### TASK OBJECTIVE
Exclude images; transcribe the rest of the data exactly.

### MATERIAL PROVIDED
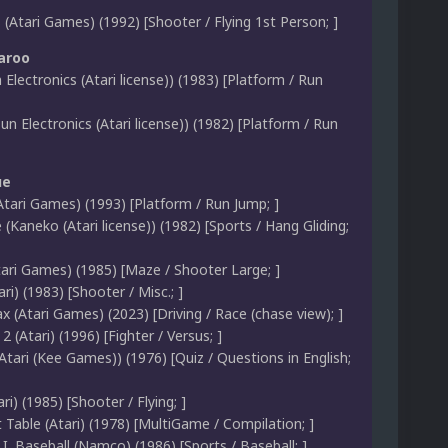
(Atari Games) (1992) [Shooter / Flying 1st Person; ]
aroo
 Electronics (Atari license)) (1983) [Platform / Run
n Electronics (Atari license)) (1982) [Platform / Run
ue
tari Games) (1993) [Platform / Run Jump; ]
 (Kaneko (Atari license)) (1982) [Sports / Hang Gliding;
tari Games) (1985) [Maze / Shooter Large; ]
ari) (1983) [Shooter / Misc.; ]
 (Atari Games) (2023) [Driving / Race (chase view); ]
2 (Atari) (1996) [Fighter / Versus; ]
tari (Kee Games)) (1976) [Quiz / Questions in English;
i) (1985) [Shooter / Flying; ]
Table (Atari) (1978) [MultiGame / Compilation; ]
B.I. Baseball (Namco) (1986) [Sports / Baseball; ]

### EXERCISE RESULT
(Atari Games) (1992) [Shooter / Flying 1st Person; ]
aroo
 Electronics (Atari license)) (1983) [Platform / Run
n Electronics (Atari license)) (1982) [Platform / Run
ue
tari Games) (1993) [Platform / Run Jump; ]
 (Kaneko (Atari license)) (1982) [Sports / Hang Gliding;
tari Games) (1985) [Maze / Shooter Large; ]
ari) (1983) [Shooter / Misc.; ]
 (Atari Games) (2023) [Driving / Race (chase view); ]
2 (Atari) (1996) [Fighter / Versus; ]
tari (Kee Games)) (1976) [Quiz / Questions in English;
i) (1985) [Shooter / Flying; ]
Table (Atari) (1978) [MultiGame / Compilation; ]
B.I. Baseball (Namco) (1986) [Sports / Baseball; ]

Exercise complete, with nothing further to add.